(Document text)
--------------------

Note that $y$'s incorporate the unsystematic error term $\epsilon$. In most real-life cases, we won't know the mechanism that generates these terms. In this exercise however, we do:

$$ \epsilon \sim \mbox{Normal}\left(0, \sigma = 0.3 \right) $$

We can't use the generate_sample() function above as this generates observations $(x,y)$ for many different $x$'s. However, we only want $y$'s for $x=0.95$. So let's manually construct them!

# First the error component...
epsilon <- rnorm(n = n_samples, mean = 0, sd = sigma)
# Then the signal component...
x <- rep(0.95, times = n_samples)
f_x <- f(x)
# Now put them together...
y <- f_x + epsilon

Let's put all these vectors together into a single data frame!

results <- data_frame(
  x = rep(x0, n_samples),
  f_x = f(x),
  eps = rnorm(n = n_samples, mean = 0, sd = sigma),
  y = f_x + eps
)
plot1 <- ggplot(results, aes(x=eps)) +
  geom_histogram() +
  labs(x="epsilon", title="Figure 2: Error component epsilon") +
  coord_cartesian(xlim=c(-1, 2))
plot2 <- ggplot(results, aes(x=y)) +
  geom_histogram() +
  labs(x="epsilon", title="Figure 2: Observed y") +
  geom_vline(xintercept=f(x0), col="red", size=1) +
  coord_cartesian(xlim=c(-1, 2))

--------------------

(Data excerpts)
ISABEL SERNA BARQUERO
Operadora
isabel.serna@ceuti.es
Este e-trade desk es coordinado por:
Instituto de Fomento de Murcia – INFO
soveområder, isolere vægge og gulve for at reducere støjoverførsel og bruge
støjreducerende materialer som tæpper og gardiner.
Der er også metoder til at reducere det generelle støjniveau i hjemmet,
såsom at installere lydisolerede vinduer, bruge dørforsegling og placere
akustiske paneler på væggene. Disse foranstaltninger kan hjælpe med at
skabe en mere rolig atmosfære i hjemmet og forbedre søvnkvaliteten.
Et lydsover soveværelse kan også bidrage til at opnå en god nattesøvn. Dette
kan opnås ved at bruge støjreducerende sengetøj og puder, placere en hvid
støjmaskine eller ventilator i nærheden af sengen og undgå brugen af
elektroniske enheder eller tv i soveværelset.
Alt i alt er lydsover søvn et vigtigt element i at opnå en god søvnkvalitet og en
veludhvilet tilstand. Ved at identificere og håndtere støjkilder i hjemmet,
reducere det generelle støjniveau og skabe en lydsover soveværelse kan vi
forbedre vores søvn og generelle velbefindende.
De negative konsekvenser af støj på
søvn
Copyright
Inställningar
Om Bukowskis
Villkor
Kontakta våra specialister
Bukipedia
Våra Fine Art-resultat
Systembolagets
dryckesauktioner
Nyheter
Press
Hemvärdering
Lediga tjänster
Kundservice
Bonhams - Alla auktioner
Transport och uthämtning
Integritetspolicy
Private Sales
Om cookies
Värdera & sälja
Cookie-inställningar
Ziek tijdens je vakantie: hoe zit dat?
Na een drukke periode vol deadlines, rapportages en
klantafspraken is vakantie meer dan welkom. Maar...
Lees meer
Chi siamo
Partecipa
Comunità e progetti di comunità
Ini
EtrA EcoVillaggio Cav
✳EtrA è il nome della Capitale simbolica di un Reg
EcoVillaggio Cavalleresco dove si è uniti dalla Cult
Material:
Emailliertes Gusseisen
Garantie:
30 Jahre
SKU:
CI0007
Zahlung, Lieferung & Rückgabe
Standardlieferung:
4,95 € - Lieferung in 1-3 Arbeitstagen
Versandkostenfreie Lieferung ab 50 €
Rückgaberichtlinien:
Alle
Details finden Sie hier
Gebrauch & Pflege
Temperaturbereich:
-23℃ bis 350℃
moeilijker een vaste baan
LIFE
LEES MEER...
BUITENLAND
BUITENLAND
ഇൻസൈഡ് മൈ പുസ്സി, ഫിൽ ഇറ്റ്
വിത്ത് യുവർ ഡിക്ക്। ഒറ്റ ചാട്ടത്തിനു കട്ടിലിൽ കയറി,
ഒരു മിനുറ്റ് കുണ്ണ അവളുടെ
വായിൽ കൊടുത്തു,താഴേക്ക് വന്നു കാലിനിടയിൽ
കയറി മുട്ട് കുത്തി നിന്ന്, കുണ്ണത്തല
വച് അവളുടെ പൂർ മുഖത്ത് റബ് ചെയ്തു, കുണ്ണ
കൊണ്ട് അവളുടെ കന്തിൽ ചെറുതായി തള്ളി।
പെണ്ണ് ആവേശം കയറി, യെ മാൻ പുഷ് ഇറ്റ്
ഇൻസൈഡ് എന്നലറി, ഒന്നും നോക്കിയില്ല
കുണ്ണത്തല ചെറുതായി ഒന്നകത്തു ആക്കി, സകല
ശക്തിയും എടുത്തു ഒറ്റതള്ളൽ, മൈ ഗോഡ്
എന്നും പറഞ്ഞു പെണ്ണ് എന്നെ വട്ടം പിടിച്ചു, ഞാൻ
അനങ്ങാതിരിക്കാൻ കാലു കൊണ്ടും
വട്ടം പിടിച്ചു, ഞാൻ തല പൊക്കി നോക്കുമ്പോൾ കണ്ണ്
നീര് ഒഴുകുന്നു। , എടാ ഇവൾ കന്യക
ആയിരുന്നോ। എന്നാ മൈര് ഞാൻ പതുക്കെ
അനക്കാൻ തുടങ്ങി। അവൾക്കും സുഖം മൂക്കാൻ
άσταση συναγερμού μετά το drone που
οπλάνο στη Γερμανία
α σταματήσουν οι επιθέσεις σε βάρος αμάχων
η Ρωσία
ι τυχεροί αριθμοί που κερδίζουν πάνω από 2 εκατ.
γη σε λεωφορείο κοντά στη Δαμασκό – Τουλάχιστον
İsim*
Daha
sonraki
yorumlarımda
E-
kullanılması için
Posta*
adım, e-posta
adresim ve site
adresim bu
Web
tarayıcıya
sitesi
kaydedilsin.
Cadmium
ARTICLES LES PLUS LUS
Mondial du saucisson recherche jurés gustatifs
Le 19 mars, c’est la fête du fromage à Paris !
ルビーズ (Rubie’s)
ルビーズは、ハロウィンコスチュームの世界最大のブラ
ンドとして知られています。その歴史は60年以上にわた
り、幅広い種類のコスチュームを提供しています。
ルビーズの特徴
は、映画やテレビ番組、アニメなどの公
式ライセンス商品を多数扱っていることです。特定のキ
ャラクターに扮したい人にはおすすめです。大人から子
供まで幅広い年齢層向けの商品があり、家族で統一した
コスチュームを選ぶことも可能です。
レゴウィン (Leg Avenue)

--------------------

(Task requirements)
**a)** List every column defined inside the data_frame() call in the simulation text.
**b)** Extract everything in the simulation text from "Note that $y$'s" down to "the error component...".

(Answer set)
**a)** x, f_x, eps, y

**b)**
Note that $y$'s incorporate the unsystematic error term $\epsilon$. In most real-life cases, we won't know the mechanism that generates these terms. In this exercise however, we do:

$$ \epsilon \sim \mbox{Normal}\left(0, \sigma = 0.3 \right) $$

We can't use the generate_sample() function above as this generates observations $(x,y)$ for many different $x$'s. However, we only want $y$'s for $x=0.95$. So let's manually construct them!

# First the error component...